### Task
From the rows below, pick out every line that contains the string "India" and copy those lines. Uppercase and lowercase letters must match.

Collected data entries:
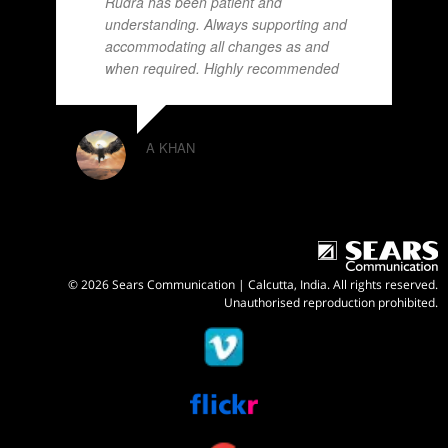
Rudra has been patient and
understanding. Always supporting and
accommodating all changes as and
when required. Highly recommended
A KHAN
© 2026 Sears Communication | Calcutta, India. All rights reserved.
Unauthorised reproduction prohibited.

### Answer box
© 2026 Sears Communication | Calcutta, India. All rights reserved.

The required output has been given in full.